Farr sussultò, tanto era nervoso. Fissò a lungo la ragazza, senza aprir bocca, finché lei si agitò nervosamente sulla seggiola. — Sembra che tutte le preoccupazioni del mondo siano cascate sulla tua testa — disse.

— Sto cercando di trovare un cavallo vincente.

— Dove, per aria? — Si infilò in bocca una sigaretta, e sporse le labbra perché lui gliela accendesse. — Dammi un po’ di fuoco.

Farr accese la sigaretta, studiando la ragazza guardandola tra le palpebre socchiuse, scrutandola, cercando di scoprire in lei la nota stonata, la reazione sbagliata. Non l’aveva vista entrare nel bar, ma l’aveva già notata mentre si aggirava fra i tavoli alla ricerca di qualcuno che le offrisse da bere.

— Accetterei volentieri qualcosa — disse la ragazza.

— E dopo che vi ho pagato da bere…?

Lei distolse lo sguardo. — Credo… credo che dipenda da voi.

Farr le chiese il prezzo, senza perifrasi.
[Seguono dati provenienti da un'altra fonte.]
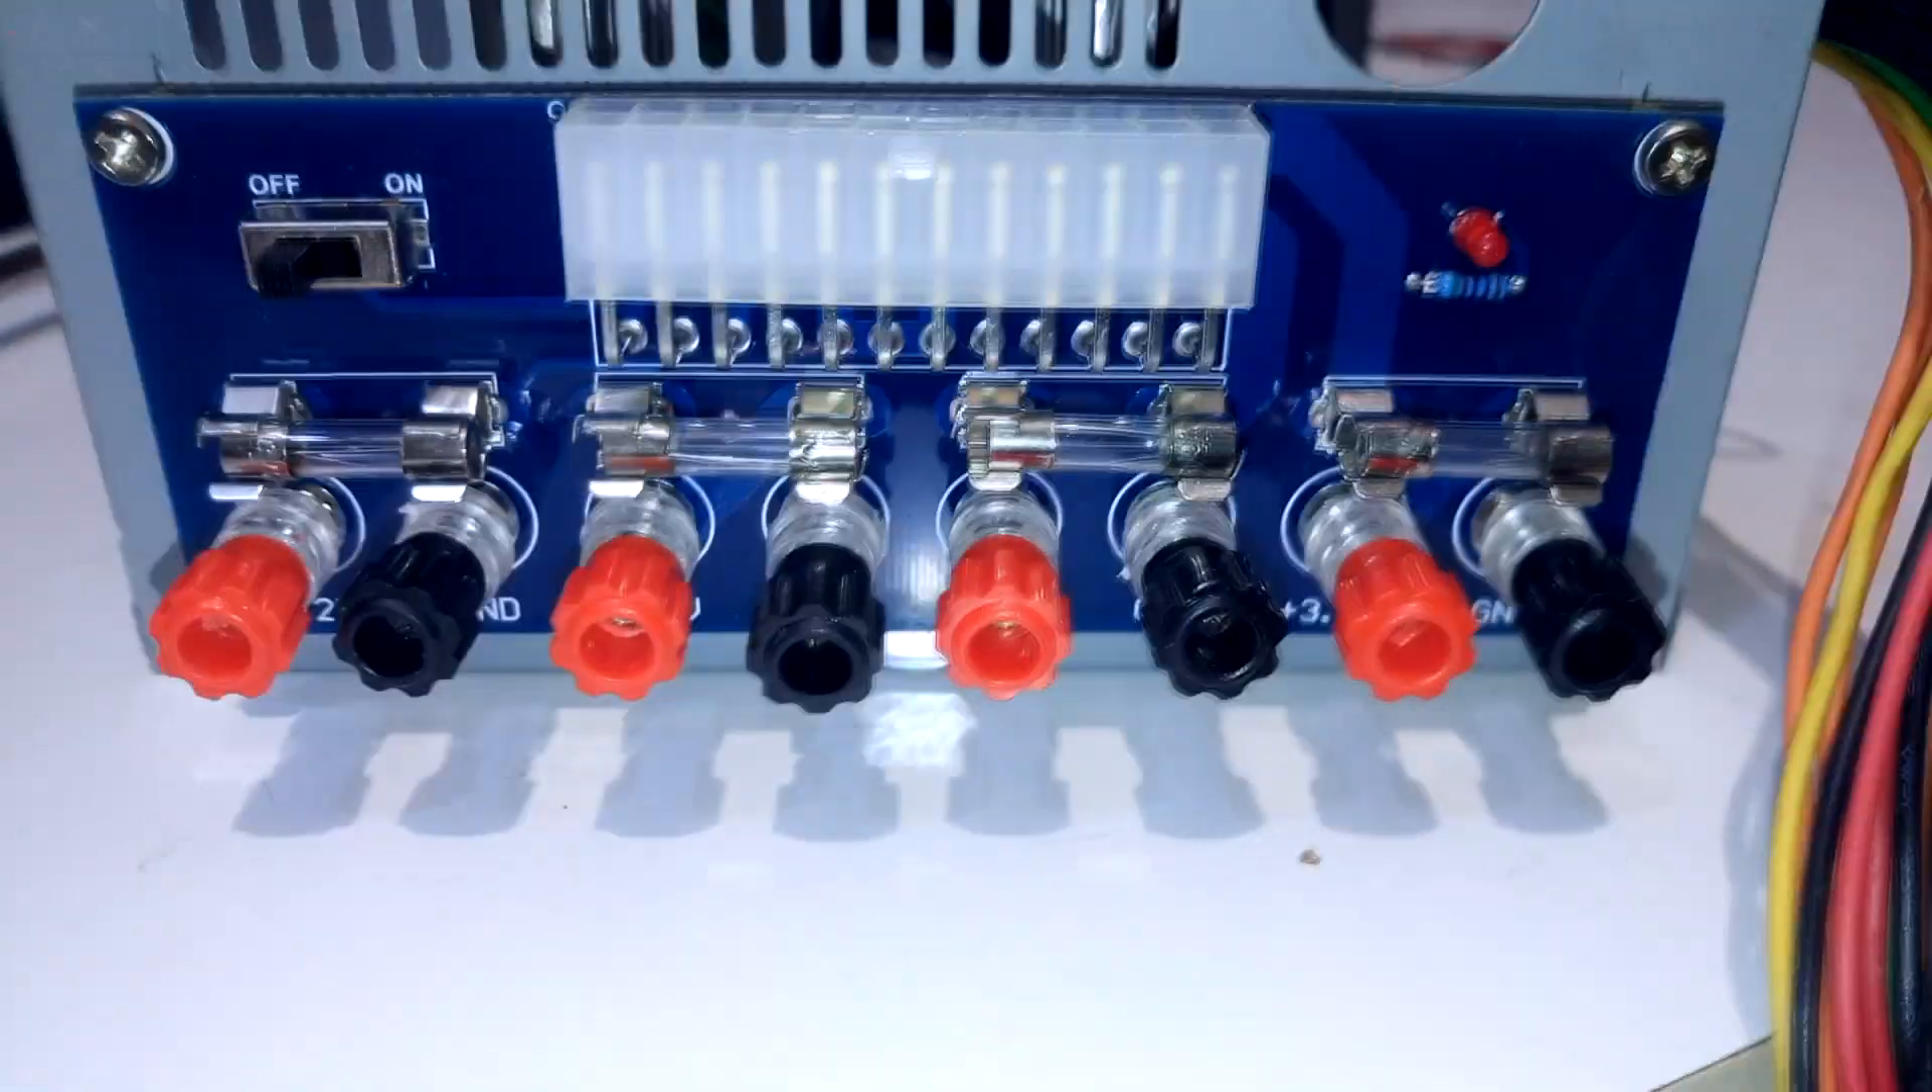Y así queda nuestro módulo atornillado.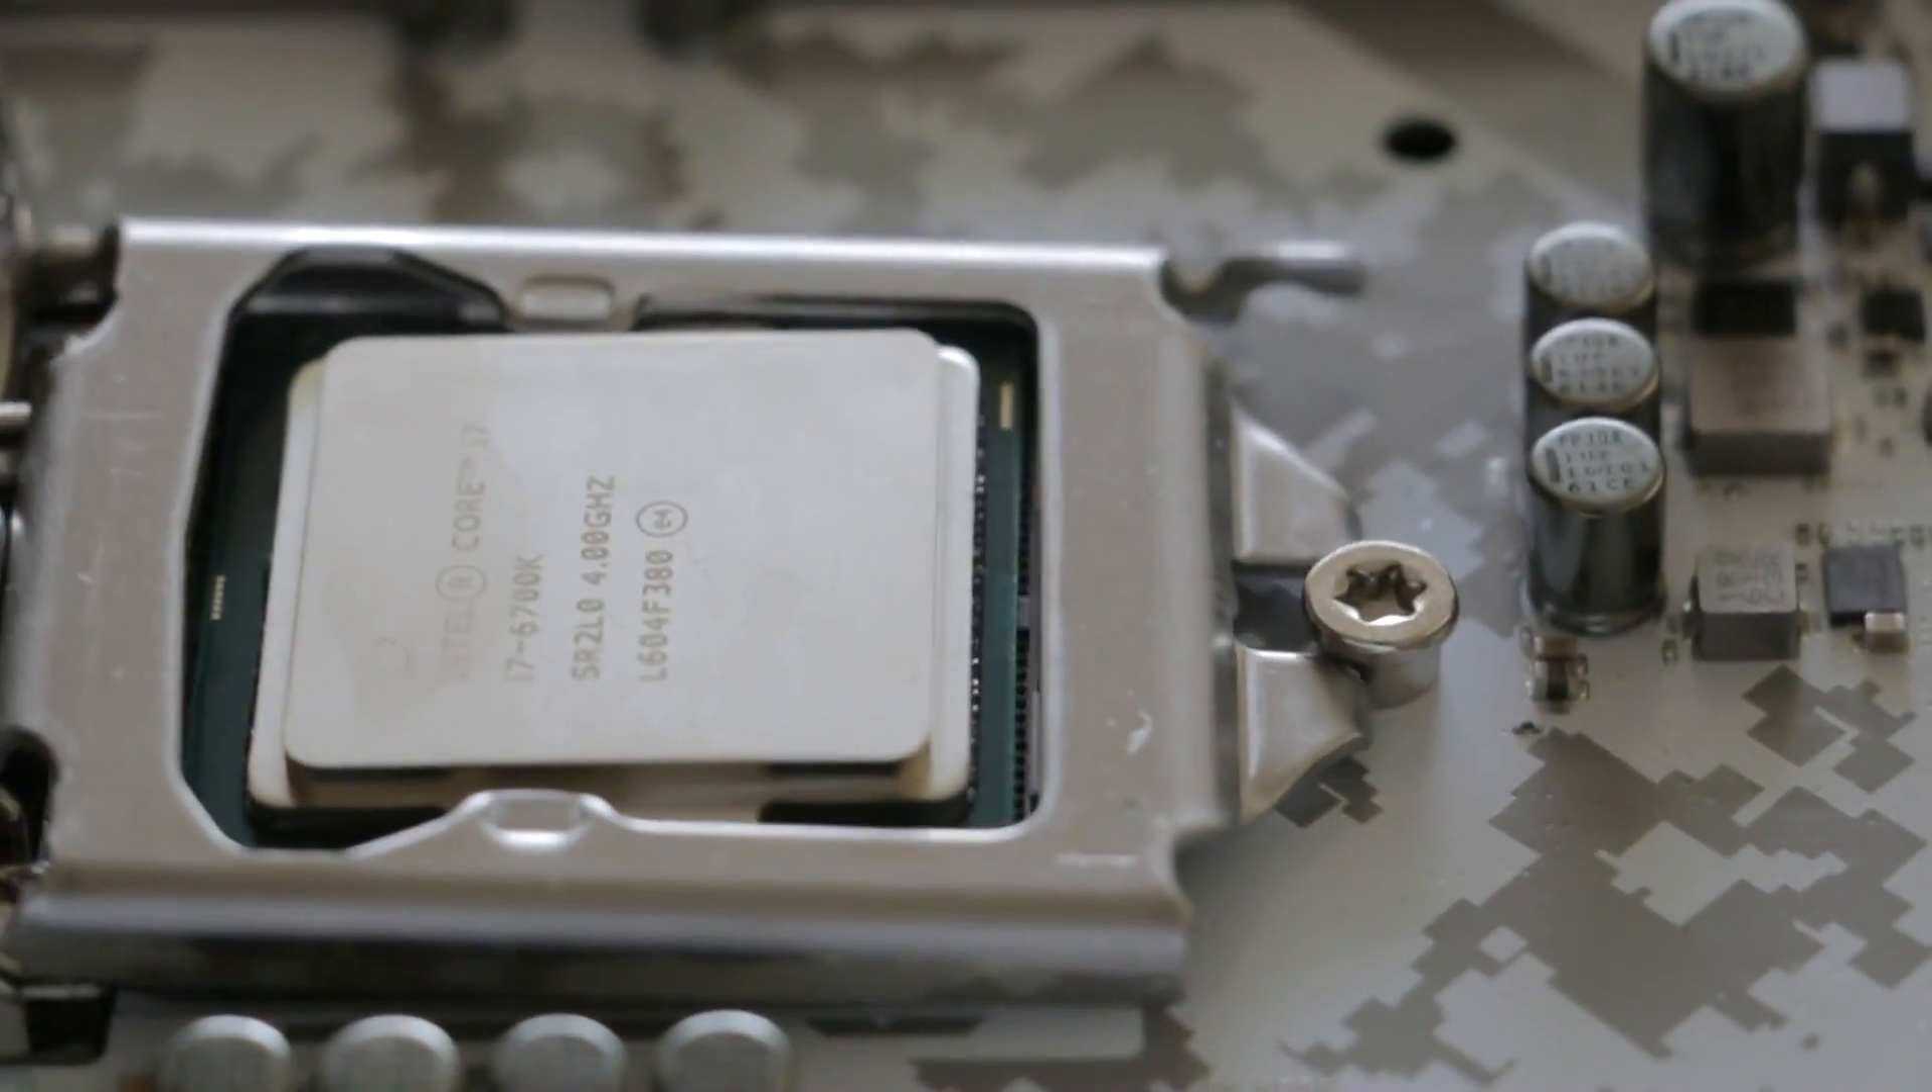Okay now that we have reinstalled our CPU hatch door screw I want to point something out.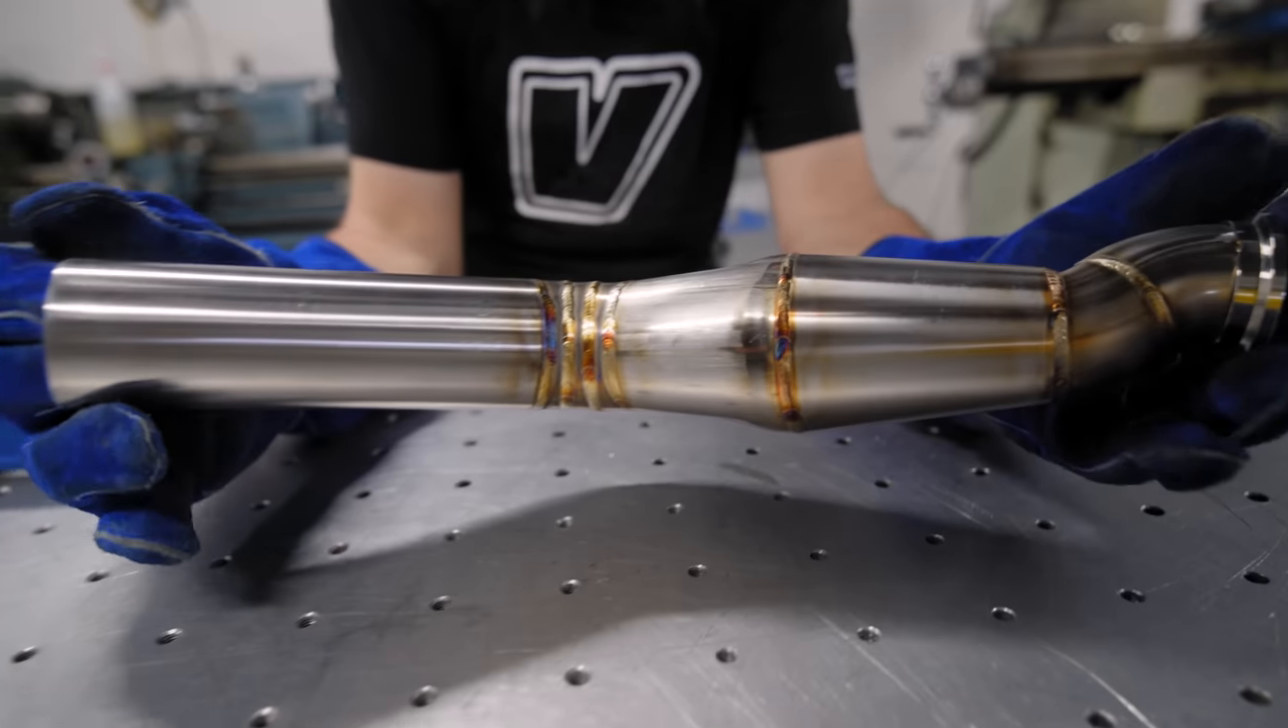Okay, so we've finished majority of the welding on our wastegate tube.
Lei arrossì, continuando a guardare altrove, e infine balbettò: — Vi sbagliate… No, mi sono sbagliata io… Credevo che mi poteste offrire da bere.

— Lavorate a cottimo per il bar? — le domandò Farr.

— Sì — rispose lei in tono di sfida. — Che cosa c’è di male? È un modo come un altro per passare la sera. Capita di incontrare delle persone simpatiche, a volte. Ma che cosa avete in testa? — domandò poi chinandosi per guardar meglio. — Vi siete fatto male?

— Se vi raccontassi come mi sono ferito, mi dareste del bugiardo.

— Avanti, provate.

— C’era qualcuno che ce l’aveva con me, e mi gettò dentro a un tronco cavo. Caddi fino in fondo alle radici, e una volta arrivato laggiù picchiai forte la testa.

La ragazza lo guardò di traverso, con la bocca piegata in una smorfia. — E poi vedeste dei nanetti rosa che portavano lanterne verdi e un coniglione bianco col pelo folto.

— Ve l’avevo detto! — commentò Farr.

Lei gli sfiorò una tempia con un dito. — Avete i capelli molto lunghi — osservò.

— Voglio tenerli così — rispose Farr scostandosi.

— Fate quel che vi pare — ribatté gelida la donna. — Volete continuare o devo raccontarvi la storia della mia vita?

— Un momento. — Farr si alzò per andare a domandare al barista: — Vedete quella bionda al mio tavolo?